A defesa ponto por ponto
No documento oficial, conforme partilhado pelo 9to5Mac, a Apple refuta cada uma das alegações feitas pela agência governamental. A empresa contesta frontalmente as principais acusações:
Bloqueio de "Super Apps": O DOJ alega que a Apple sufoca o sucesso de aplicações que oferecem múltiplos serviços numa única plataforma. A Apple responde que as suas regras "permitem e apoiam tais aplicações", destacando que muitas delas já se encontram disponíveis na App Store.
Restrição de jogos na nuvem: A empresa nega a alegação de que bloqueia jogos por streaming na nuvem, afirmando que permite o seu funcionamento tanto através da web como diretamente na App Store.
Prejuízo a apps de mensagens: A Apple refuta a ideia de que prejudica as aplicações de mensagens de terceiros, salientando que estas estão amplamente disponíveis e são populares no iPhone.
Limitação de smartwatches de terceiros: A empresa nega limitar a funcionalidade de relógios inteligentes de outras marcas, afirmando que estes podem "emparelhar-se eficazmente com o iPhone" e partilhar dados através de uma aplicação complementar.
Acesso negado a carteiras digitais: Sobre a acusação de que retém o acesso ao hardware do iPhone necessário para que as carteiras digitais de terceiros utilizem a tecnologia "tap-to-pay", a Apple afirma que "desenvolveu e fornece um mecanismo que protege a segurança do utilizador, ao mesmo tempo que permite aos programadores oferecerem aplicações de pagamento alternativas".
"Não somos um monopólio"
"A Apple simplesmente não é um monopolista", escreve a empresa no seu documento. A defesa ataca a metodologia do DOJ, acusando a agência de medir a sua quota de mercado com base na receita em vez do número de unidades vendidas.
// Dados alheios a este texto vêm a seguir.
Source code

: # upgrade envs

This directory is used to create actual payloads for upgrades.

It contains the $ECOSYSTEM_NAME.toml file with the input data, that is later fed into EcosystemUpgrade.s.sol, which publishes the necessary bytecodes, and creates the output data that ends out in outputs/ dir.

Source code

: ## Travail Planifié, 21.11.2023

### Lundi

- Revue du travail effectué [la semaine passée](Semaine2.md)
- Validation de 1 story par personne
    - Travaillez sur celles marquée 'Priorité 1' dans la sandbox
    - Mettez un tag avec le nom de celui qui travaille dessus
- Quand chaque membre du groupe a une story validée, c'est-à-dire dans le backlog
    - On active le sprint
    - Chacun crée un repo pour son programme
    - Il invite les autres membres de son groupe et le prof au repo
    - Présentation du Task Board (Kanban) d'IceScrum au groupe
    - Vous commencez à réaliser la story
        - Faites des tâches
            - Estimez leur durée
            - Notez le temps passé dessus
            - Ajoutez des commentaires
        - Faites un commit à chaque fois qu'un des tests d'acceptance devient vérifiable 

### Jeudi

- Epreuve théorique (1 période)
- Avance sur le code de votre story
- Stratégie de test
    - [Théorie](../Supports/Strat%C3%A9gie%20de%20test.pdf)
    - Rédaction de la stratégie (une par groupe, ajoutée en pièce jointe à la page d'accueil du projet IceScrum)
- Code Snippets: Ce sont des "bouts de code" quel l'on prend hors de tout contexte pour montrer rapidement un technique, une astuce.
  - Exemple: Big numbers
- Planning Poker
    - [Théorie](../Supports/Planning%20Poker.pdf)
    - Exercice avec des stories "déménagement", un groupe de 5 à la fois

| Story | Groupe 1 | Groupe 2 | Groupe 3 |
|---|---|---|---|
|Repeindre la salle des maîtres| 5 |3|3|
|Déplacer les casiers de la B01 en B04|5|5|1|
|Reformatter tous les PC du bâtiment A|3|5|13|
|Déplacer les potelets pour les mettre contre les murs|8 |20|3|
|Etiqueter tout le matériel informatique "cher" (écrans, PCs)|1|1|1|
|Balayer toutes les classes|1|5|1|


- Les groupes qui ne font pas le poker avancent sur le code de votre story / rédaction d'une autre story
Critica também a divisão do mercado em categorias distintas de "smartphones" e "smartphones de alto desempenho", uma separação que, segundo a Apple, "não corresponde à realidade económica".
A empresa acusa o Departamento de Justiça de se focar de forma excessivamente restrita na Apple, "sem considerar de forma justa os grandes fabricantes como a Samsung e a Google", com quem compete diretamente nos Estados Unidos, "para não mencionar os vários fabricantes de baixo custo — especialmente da China — que a Apple enfrenta globalmente".
Próximos passos no processo legal
Conforme nota o 9to5Mac, o processo avança agora para a fase de instrução ("discovery phase"). Nesta etapa, ambos os lados terão de reunir e apresentar provas, documentos e testemunhos para sustentar os seus argumentos em tribunal, antevendo-se uma longa batalha legal pela frente.